Located along Tanzania’s East African Rift System, Noble has four projects that are being advanced according to the highest environmental, social and governance (ESG) benchmarks to serve the increasing supply chain fragility and supply-demand imbalance for this scarce, tech-critical and high value industrial gas.

North Rukwa, which is the junior’s flagship project, has an independently certified, de-risked average prospective helium resource of 176 billion cubic feet (equivalent to around 30 years’ supply).

The project lies within the Rukwa Basin, which – according to Noble at least ‒ has the potential to host the world’s third largest helium reserve behind those found in the US and Qatar.

Surface gas sampling in and around the junior’s tenements indicated that helium trapped underground was of a primary nature, meaning it was associated with nitrogen rather than hydrocarbon gas.

The company has indicated its mooted liquefaction plant will be underpinned by 100 per cent renewable hydro-electric power.

During Vertical Event’s recent RIU Explorers Explorers Conference in Fremantle, Noble executive chairman Shaun Scott said helium was an irreplaceable input for many important technologies, with significant demand growth from manufacturers of semiconductors used in computers, fibre optic cables, mobile phones and artificial intelligence. The other big user are rocket launchers.

It is even utilised – via semiconductors ‒ in children’s’ toys.

As a result, the size of the global helium market was expected to grow from an estimated US$5 billion wholesale in 2023 to over US$8 billion by 2030.

“It absolutely underpins global technology,” Scott noted.

“We as a helium producer … need to produce about 1.7 per cent of the production to get the same revenue line as … a gas project.

“So what that means is the size of the resource that I need, the flows that I need to get, the production I need to produce, and therefore the costs that go with producing that, are very, very small, but I can still have a significantly valuable and high revenue producing project.”

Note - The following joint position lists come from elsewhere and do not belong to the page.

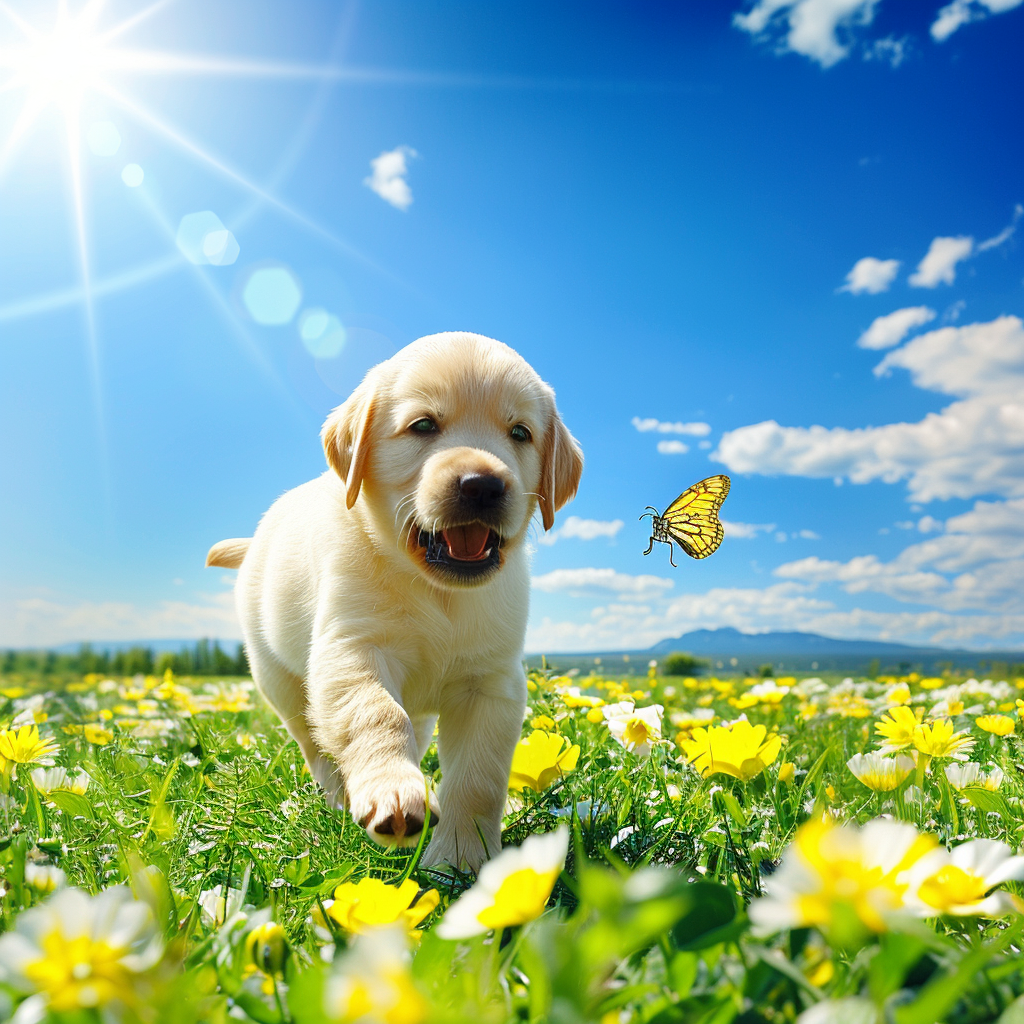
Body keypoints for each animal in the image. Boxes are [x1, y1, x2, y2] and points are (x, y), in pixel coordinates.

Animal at [205, 331, 585, 868]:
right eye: (423, 425)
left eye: (520, 433)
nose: (483, 486)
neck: (437, 590)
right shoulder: (351, 648)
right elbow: (375, 713)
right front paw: (394, 792)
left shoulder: (491, 683)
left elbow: (479, 777)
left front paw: (461, 858)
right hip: (279, 679)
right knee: (316, 745)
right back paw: (340, 798)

At North Rukwa, where Noble has so far established two new reservoirs, the company found zones full of helium-rich fluids at/or very close to being fully saturated.

This means they enjoy a very high permeability and excellent porosity (leading to robust flow potential across all reservoirs).

Scott said a helium concentrate was confirmed at 2.4 per cent, whereas in the US the mean figure was 0.35 per cent.

This indicated a significant and high quality resource.

Furthermore, the hydrogen showed up to have 1500 times background consistency for the upper 350 metres of Mbelele-2.

The two new reservoirs Noble discovered are Mbelele-1 (at a depth of 148 metres) and Mbelele-2 (271m).

Moreover, the company has only explored the top third of the North Rukwa Basin, with Mbelele representing only one of up to 10 leads.

“So it’s a significant and high quality reservoir with the potential to flow very, very well,” Scott said.

At some point in the future, Noble plans to establish a low cost pilot plant to depressurise the helium saturated reservoirs in order to prove commercial flow rates.

It is also looking to test the hydrogen potential of the first 350m of Mbelele–2.

Additionally, the company wants to develop additional targets within North Rukwa, with a focus on deeper untested areas.

A week before the RIU show, Noble announced it was now working with the University of Queensland Centre for National Gas to apply very low cost drilling technologies for an ultra-low cost flow testing system that would allow comprehensive analysis in real time to abbreviate timelines.

In addition, commercial negotiations towards securing a leased plant and off-take agreement were continuing.